We enjoyed a picnic lunch at a Forestry Division rest house near the summit. The view was awesome. Miles below were the tiny hamlets of Anse Formi and Parlatuvier, with aqua-hued Bloody Bay nestled between. Far offshore were The Sisters, a set of tiny islands inhabited only by seabirds. Nearer to us, Black-faced Grassquits fed on the lawn and Blue-gray Tanagers chattered in the trees. After lunch we enjoyed a long, slow return trip to the Kariwak via the leeward road, in effect circumnavigating Tobago in one day.
|February 20||Our last day, Sunday, was the day of our offshore excursion to a wildlife refuge called Little Tobago Island. Little Tobago lies off the northeastern end of Tobago. Our first stop was in a cocoa grove, where we heard Scrub Greenlets and spotted the endemic Red-crowned Woodpecker as we studied a "confusing fall warbler" working its way along the lower branches of a tree on the forest edge. It stayed around long enough for us to positively identify it as a Blackpoll Warbler, a first for our local guide and a first for me on Tobago. We enjoyed a hearty lunch in Speyside at an elevated open-air parlor called "Jemma's". "Seaside dining" was an understatement; the dining room, had it not been elevated about ten feet in the air, would have been awash in the waves. We dined royally on fresh kingfish steaks and finished off with a wonderful "black-and-white pudding", made of caramel gelatine overlaid with coconut milk and gelatin.

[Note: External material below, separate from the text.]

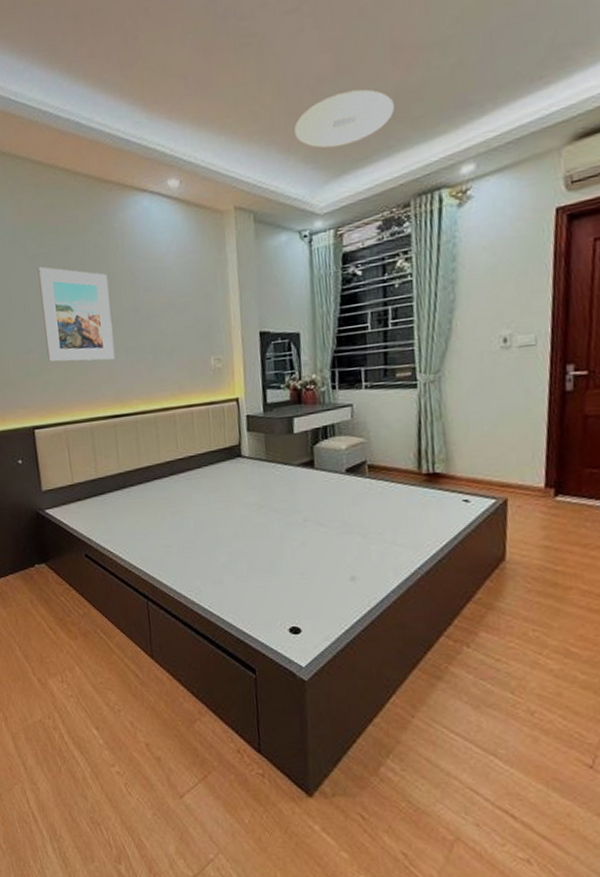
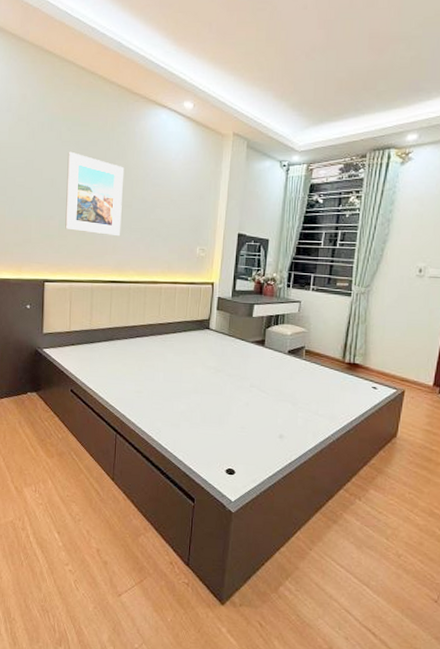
ceiling light: present [294,89,394,149] -> none [288,61,365,102]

Continuing on to our launch site, the Blue Waters Inn, we passed an immense, rusty undershot waterwheel, a remnant of a sugar mill from the days when an obscenely rich Englishman would have been described as, "Rich as a Tobago planter." When our glass-bottomed boat arrived, everyone removed shoes, rolled up slacks, and made a successful wet boarding. Brain coral and dead man's fingers predominated on the sandy bottom as we made our 2-mile crossing. Once ashore, with rinsed feet and shoes on again, we began our hike, which took us up a trail of switchbacks. Bananaquits and Blue-gray Tanagers were the most common species of birds, but the real attraction was the vegetation. Little Tobago boasts a virgin dry forest that looks exactly the same today as it did 10,000 years ago. The trees are not gigantic; in fact, they are rather small as is appropriate on a dry island. Underbrush is almost nonexistent, composed mainly of an immense herbaceous plant called Anthurium hookeri and several species of bamboo.

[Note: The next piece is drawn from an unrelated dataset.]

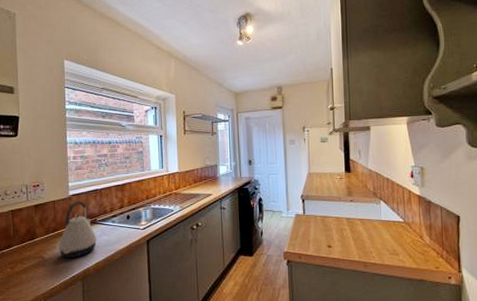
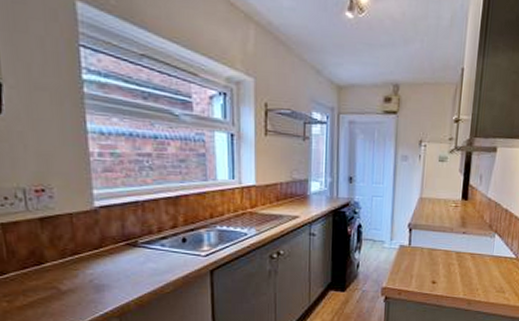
kettle: present [58,201,98,258] -> none [80,216,140,289]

As we climbed we noted the nest holes of Audubon's Shearwaters and stopped to watch a Brown-crested Flycatcher perched in a tree with reddish peeling bark -- the "tourist tree", as the locals humorously call it, referring to the same condition that befalls visitors unaccustomed to the tropical sun. On the ground and in low bushes we came for the last time upon our old friend the Northern Waterthrush, chupping alarm notes.
The eastern side of Little Tobago is rimmed with sea cliffs. From a thatched shelter there we gazed down upon some 200 Red-billed Tropicbirds flying with incredible grace over the crashing waves far below and Brown Boobies resting on cactus-covered rocks. From another promontory we could see the triple peaks of St. Giles Island, nesting site of the Magnificent Frigatebird and Red-footed Booby. But literally at our feet sat Mama Red-billed Tropicbird incubating her egg, and just down the trail, in the shade of an anthurium, sat another adult with a nestling. Seeing these birds of legend, for us species #180, and being able to study them on land and not from a pitching boat, was a fantastic ending to a very successful trip.